#### WHAT TO WORK ON:
Duplicate the following lines exactly, character for character.

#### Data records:
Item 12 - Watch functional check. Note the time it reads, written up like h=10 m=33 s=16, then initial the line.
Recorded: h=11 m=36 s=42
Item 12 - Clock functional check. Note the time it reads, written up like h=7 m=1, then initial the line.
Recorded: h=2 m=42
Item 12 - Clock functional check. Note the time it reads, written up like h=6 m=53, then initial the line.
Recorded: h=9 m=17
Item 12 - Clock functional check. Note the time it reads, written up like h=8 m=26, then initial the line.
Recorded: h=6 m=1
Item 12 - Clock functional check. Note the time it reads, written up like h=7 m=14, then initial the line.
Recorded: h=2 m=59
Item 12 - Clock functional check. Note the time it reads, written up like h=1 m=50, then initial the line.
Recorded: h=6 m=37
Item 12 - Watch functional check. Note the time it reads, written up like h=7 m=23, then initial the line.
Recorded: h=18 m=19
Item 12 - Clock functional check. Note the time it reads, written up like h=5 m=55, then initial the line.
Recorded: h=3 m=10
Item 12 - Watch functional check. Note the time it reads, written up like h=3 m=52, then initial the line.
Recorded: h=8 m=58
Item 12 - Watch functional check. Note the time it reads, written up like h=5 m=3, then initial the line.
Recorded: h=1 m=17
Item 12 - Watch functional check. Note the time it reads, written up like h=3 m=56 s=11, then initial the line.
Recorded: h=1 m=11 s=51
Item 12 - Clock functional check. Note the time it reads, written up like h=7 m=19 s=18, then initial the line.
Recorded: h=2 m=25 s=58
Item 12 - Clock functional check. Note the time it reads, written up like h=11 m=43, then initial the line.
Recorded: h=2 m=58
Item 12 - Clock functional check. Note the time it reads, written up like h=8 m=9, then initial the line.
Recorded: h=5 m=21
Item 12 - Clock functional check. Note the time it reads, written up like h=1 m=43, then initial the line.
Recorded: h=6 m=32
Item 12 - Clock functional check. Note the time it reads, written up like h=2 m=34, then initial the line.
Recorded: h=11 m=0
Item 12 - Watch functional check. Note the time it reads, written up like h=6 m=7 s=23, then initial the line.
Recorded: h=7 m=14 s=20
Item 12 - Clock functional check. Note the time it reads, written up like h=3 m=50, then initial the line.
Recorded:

#### COMPLETED EXERCISE:
Item 12 - Watch functional check. Note the time it reads, written up like h=10 m=33 s=16, then initial the line.
Recorded: h=11 m=36 s=42
Item 12 - Clock functional check. Note the time it reads, written up like h=7 m=1, then initial the line.
Recorded: h=2 m=42
Item 12 - Clock functional check. Note the time it reads, written up like h=6 m=53, then initial the line.
Recorded: h=9 m=17
Item 12 - Clock functional check. Note the time it reads, written up like h=8 m=26, then initial the line.
Recorded: h=6 m=1
Item 12 - Clock functional check. Note the time it reads, written up like h=7 m=14, then initial the line.
Recorded: h=2 m=59
Item 12 - Clock functional check. Note the time it reads, written up like h=1 m=50, then initial the line.
Recorded: h=6 m=37
Item 12 - Watch functional check. Note the time it reads, written up like h=7 m=23, then initial the line.
Recorded: h=18 m=19
Item 12 - Clock functional check. Note the time it reads, written up like h=5 m=55, then initial the line.
Recorded: h=3 m=10
Item 12 - Watch functional check. Note the time it reads, written up like h=3 m=52, then initial the line.
Recorded: h=8 m=58
Item 12 - Watch functional check. Note the time it reads, written up like h=5 m=3, then initial the line.
Recorded: h=1 m=17
Item 12 - Watch functional check. Note the time it reads, written up like h=3 m=56 s=11, then initial the line.
Recorded: h=1 m=11 s=51
Item 12 - Clock functional check. Note the time it reads, written up like h=7 m=19 s=18, then initial the line.
Recorded: h=2 m=25 s=58
Item 12 - Clock functional check. Note the time it reads, written up like h=11 m=43, then initial the line.
Recorded: h=2 m=58
Item 12 - Clock functional check. Note the time it reads, written up like h=8 m=9, then initial the line.
Recorded: h=5 m=21
Item 12 - Clock functional check. Note the time it reads, written up like h=1 m=43, then initial the line.
Recorded: h=6 m=32
Item 12 - Clock functional check. Note the time it reads, written up like h=2 m=34, then initial the line.
Recorded: h=11 m=0
Item 12 - Watch functional check. Note the time it reads, written up like h=6 m=7 s=23, then initial the line.
Recorded: h=7 m=14 s=20
Item 12 - Clock functional check. Note the time it reads, written up like h=3 m=50, then initial the line.
Recorded:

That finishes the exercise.